Code 4474 is the total Section 6A medical aid tax credit applied to your PAYE during the year. SARS allows R376/month for the main member, R376 for the first adult dependant, and R254 for each additional dependant (2026/2027). Your employer applies these monthly, reducing your PAYE deduction, and the annual total appears as code 4474 on your IRP5.
Does code 4474 reduce my taxable income or my PAYE?
It reduces your PAYE directly — not your taxable income. This means every medical aid member gets the same fixed rand benefit regardless of their tax bracket. A R376/month credit is worth exactly R376 to a low-income earner and exactly R376 to a high-income earner — unlike a deduction, which would be worth more to higher-bracket taxpayers.
What are the medical aid tax credit rates for 2026/2027?
For the 2026/2027 tax year (1 March 2026 to 28 February 2027): R376/month for the main member, R376/month for the first adult dependant, and R254/month for each additional dependant. These are the Section 6A fixed credits applied monthly to your PAYE by your employer.
What is the difference between Section 6A (code 4474) and Section 6B?
Section 6A (code 4474) is the fixed monthly credit per member applied throughout the year by your employer. Section 6B is an additional credit calculated at year-end on your ITR12 return — it applies when total medical aid contributions exceed four times the annual 6A credit, giving you 25% of the excess. Section 6B does not appear in code 4474; it emerges from the year-end tax assessment.

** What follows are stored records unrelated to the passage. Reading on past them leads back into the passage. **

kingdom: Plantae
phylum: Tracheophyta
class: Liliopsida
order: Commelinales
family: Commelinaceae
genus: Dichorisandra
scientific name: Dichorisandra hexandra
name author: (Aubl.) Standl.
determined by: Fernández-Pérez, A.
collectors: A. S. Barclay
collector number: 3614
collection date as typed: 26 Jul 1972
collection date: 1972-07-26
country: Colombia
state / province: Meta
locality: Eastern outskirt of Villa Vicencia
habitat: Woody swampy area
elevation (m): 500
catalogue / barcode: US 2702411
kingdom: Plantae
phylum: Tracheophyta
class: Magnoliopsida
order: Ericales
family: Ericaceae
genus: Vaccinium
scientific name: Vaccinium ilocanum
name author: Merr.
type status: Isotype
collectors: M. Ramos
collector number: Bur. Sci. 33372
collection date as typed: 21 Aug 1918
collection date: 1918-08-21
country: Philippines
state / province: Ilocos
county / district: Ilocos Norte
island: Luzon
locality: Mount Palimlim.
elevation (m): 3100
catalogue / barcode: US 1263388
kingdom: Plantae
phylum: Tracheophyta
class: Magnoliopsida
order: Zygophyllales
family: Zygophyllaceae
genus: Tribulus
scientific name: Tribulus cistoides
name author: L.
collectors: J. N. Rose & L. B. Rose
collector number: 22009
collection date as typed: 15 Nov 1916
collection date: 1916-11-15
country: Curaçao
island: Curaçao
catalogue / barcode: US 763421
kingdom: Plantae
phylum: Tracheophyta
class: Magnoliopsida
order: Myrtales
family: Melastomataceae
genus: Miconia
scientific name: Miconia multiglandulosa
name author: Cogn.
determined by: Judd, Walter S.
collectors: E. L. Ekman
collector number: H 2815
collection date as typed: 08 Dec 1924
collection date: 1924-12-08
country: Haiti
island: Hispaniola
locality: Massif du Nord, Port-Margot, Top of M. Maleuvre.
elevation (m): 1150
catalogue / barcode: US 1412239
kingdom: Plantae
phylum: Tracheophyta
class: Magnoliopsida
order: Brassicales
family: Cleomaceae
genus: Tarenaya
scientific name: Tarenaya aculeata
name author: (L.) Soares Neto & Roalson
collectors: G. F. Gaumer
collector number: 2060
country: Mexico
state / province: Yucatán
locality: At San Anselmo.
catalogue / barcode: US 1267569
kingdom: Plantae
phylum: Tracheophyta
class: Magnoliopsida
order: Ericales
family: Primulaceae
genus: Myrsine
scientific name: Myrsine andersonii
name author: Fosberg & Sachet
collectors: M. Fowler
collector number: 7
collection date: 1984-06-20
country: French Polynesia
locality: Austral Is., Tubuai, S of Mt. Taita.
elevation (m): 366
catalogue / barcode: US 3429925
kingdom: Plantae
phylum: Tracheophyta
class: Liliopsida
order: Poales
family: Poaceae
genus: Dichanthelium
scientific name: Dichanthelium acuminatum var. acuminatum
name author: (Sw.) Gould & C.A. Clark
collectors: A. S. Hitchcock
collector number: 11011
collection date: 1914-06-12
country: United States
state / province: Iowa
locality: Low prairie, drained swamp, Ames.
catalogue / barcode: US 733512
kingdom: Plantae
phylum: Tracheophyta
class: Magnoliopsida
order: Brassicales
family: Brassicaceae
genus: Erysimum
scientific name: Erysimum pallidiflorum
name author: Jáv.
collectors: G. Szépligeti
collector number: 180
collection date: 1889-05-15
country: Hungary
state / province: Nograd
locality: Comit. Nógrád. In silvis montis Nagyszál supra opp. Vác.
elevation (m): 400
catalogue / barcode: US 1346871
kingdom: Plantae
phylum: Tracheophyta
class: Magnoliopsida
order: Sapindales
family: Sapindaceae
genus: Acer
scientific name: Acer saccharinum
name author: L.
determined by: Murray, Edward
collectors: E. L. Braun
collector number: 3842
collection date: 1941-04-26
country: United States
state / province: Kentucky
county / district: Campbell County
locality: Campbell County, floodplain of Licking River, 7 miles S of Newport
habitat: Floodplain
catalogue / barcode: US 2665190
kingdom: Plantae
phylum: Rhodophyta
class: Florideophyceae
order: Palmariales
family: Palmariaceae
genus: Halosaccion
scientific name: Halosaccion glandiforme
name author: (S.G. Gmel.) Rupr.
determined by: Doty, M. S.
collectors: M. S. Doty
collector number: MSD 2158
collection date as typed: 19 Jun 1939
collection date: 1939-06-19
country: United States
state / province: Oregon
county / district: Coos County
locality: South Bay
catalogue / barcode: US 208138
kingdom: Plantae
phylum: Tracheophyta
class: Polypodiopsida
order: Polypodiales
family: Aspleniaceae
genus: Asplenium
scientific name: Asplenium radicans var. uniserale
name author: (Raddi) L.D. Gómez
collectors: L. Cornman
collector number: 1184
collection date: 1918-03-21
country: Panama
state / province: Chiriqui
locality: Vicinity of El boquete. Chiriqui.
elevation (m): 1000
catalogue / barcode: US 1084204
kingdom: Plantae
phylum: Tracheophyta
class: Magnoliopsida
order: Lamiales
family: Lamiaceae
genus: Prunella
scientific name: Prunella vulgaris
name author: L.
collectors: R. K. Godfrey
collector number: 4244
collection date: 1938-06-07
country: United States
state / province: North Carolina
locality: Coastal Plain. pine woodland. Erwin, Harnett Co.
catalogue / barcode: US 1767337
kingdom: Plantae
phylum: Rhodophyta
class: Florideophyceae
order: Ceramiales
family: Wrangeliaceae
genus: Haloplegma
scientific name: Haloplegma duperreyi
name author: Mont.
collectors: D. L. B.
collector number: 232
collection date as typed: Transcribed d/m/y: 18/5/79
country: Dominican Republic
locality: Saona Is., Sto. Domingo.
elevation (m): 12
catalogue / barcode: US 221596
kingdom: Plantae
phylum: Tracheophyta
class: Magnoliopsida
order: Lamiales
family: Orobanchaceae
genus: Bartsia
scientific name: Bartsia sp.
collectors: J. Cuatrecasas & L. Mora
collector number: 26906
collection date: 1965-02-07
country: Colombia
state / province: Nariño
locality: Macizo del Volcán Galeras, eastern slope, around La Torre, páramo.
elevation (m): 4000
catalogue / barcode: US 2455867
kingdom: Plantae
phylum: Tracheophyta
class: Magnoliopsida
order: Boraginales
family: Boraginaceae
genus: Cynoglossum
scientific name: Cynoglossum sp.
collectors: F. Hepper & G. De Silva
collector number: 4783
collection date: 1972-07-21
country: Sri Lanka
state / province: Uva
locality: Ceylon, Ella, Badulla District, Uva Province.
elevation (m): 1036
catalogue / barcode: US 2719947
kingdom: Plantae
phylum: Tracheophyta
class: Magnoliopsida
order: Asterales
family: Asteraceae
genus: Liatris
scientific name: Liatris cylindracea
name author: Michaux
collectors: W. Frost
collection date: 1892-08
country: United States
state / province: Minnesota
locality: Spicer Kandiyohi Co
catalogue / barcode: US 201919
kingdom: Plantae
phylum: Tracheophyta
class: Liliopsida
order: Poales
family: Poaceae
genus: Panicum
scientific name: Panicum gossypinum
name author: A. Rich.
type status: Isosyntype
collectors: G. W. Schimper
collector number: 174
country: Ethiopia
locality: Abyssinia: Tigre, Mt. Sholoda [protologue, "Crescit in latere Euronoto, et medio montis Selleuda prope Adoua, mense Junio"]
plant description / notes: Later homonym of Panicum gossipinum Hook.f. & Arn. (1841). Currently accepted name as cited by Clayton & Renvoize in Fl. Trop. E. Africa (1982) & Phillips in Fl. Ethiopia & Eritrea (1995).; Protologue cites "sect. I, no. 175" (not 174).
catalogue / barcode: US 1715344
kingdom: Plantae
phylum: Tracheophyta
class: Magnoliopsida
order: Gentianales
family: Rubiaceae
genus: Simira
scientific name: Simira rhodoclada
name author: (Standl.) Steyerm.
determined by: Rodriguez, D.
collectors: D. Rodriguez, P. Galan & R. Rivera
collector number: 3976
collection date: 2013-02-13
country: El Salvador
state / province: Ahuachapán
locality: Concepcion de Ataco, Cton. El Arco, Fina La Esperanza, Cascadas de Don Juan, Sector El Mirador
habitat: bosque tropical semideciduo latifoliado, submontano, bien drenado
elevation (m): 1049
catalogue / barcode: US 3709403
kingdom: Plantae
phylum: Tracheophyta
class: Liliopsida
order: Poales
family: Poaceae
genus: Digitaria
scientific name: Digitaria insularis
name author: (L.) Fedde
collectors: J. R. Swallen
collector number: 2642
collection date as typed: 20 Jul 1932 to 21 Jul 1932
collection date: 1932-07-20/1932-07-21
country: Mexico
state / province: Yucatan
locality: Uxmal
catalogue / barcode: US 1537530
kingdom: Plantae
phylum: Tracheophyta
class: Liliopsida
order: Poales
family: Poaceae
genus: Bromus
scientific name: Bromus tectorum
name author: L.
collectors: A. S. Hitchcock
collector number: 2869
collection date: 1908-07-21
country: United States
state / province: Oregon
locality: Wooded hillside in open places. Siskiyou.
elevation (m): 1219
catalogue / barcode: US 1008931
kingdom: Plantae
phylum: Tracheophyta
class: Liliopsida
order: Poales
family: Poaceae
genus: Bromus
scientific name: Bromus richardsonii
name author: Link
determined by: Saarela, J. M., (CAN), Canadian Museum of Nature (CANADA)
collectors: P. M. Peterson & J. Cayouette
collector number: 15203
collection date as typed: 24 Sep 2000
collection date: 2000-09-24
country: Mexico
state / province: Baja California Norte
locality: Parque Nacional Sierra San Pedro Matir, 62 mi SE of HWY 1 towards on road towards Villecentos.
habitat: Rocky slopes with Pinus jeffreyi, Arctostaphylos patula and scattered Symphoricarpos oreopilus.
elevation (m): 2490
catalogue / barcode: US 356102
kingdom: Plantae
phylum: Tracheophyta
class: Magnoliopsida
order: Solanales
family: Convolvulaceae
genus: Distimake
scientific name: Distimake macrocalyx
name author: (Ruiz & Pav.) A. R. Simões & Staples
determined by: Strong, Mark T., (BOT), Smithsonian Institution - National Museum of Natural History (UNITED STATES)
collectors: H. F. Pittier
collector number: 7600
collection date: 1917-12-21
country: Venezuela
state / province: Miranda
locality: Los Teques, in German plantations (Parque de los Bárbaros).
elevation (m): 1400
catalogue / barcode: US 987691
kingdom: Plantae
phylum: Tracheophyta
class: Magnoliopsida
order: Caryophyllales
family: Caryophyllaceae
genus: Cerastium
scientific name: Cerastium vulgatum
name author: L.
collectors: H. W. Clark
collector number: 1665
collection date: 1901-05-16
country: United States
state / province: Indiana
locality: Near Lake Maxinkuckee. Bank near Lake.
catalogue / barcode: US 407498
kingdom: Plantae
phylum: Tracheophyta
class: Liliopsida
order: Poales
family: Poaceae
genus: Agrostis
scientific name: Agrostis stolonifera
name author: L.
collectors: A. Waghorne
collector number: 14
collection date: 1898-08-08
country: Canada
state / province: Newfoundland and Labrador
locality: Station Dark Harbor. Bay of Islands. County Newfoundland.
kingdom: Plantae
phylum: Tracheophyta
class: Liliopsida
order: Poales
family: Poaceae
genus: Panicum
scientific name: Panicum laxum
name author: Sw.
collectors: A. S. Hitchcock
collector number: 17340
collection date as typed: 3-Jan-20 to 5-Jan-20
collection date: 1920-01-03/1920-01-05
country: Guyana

Why does my code 4474 look lower than expected?
Common reasons: you joined or left a medical aid mid-year (so credits only apply for the months you were on the scheme), the number of dependants changed during the year, or your employer applied the wrong credit rate. Check your monthly payslips against the expected credit per month. Any shortfall can be corrected when you file your ITR12 — SARS will apply the full credit you are entitled to based on your medical aid membership.
If my employer missed medical aid credits during the year, can I still claim them?
Yes. If your employer did not correctly apply the Section 6A credits each month, the code 4474 on your IRP5 will be lower than your entitlement. When you file your ITR12 return, SARS calculates the correct credit based on your medical aid membership and applies the full amount — resulting in a refund or reduction of any balance owed. Never leave credits unclaimed due to employer payroll errors.